The first iteration of managing your files and folders has been remade and released for Windows 10 and Windows 11 users, giving you a useful alternative to Windows Explorer.
File Manager first appeared back in 1990 with Windows 3.0, where it was the only way to add, delete and manage your files and folders. But following the appearance of a graphical user interface and Windows Explorer with Windows 95, it was eventually retired in 1999.
But there were some users who loved the control that File Manager gave them, and that control is something that’s seemingly missing or hidden with Windows 11 in Explorer.
With File Manager, almost every feature was discoverable either through an icon at the top of the window, or when you right-clicked a folder, but in Windows 11 currently, some features, such as Command Prompt and ‘Copy’, are displayed through a right-click menu or in an Options menu at the top of the Explorer window.
Thanks to the source code having been released back in 2018, this rewritten version has been headed up by Microsoft Azure Architect Craig Wittenberg, you can drag and drop files into the app, alongside a search function, and much more. You can download it from GitHub or directly from the Microsoft Store to use on your PC to manage your files like it’s 1990 all over again.
Analysis: what’s old is useful again
Using File Manager in 2022 through Windows 11 is, to pardon a phrase, like stepping through a window to 1990. While the appearance of this File Manager may be overwhelming to some users, who may be used to a more elegant appearance for a user interface, the features it offers are very helpful.
Whereas in recent years with Windows Explorer, you’d have to go to the Taskbar or a different app to reach some of the features that exist in a right-click menu in File Manager, such as ‘Run’, ‘Move’ or ‘Go to ‘Directory’. Every function is accessible in a few clicks, and thanks to the tree layout of your files and folders, you gain a better overview of where your content is, alongside how you can manage these files across multiple hard drives for example.
But it also shows how far interfaces and methods in computing have evolved in 30 years.
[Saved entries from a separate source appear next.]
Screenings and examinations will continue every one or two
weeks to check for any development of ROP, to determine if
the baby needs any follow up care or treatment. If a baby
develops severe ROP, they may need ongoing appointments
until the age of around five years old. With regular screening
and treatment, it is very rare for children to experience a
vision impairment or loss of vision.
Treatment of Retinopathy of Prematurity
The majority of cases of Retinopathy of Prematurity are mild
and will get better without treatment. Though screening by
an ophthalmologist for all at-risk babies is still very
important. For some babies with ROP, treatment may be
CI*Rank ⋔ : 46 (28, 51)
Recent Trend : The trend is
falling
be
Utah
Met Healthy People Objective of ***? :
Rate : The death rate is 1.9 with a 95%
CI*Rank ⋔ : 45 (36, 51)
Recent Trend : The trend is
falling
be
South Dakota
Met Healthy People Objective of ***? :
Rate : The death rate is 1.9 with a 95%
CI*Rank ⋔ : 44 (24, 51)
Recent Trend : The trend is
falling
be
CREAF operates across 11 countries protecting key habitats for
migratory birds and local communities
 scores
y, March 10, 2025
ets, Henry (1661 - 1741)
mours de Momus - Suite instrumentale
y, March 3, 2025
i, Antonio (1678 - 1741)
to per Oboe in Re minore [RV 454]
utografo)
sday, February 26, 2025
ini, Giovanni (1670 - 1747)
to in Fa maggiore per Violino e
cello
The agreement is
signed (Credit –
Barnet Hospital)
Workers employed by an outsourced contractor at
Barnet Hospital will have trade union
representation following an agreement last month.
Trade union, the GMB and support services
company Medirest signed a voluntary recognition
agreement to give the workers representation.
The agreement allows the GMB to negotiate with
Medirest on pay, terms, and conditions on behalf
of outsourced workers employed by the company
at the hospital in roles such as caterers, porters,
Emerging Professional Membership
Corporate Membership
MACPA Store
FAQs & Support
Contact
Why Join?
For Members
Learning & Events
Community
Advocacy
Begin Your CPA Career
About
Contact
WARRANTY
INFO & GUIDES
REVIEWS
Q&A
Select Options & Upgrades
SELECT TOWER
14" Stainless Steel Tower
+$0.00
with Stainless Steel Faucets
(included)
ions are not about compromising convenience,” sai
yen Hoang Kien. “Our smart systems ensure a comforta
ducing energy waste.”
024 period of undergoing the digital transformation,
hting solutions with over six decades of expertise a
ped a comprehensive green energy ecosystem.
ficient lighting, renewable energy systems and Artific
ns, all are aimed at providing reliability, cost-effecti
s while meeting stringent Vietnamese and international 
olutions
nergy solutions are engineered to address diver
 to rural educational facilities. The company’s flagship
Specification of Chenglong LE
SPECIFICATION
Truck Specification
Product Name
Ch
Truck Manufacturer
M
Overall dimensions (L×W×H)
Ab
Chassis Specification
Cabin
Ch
It would be unimaginable now to start up Microsoft Edge through a command line, for instance, or use physical media such as Floppy Disks to play God of War in 8K.
Looking at Explorer in Windows 11, there’s plenty that could be influenced by File Manager. The inclusion of different view options to more clearly display folders and what they contain, alongside the facility to browse multiple windows in one Explorer window rather than separate ones, would be much more useful than what we have now.
With the next major update of Windows 11, Sun Valley 2 on its way, there’s always a chance that we could see further improvements to Windows Explorer that takes everything about what File Manager still does so well, and repackages it for a 2022 audience.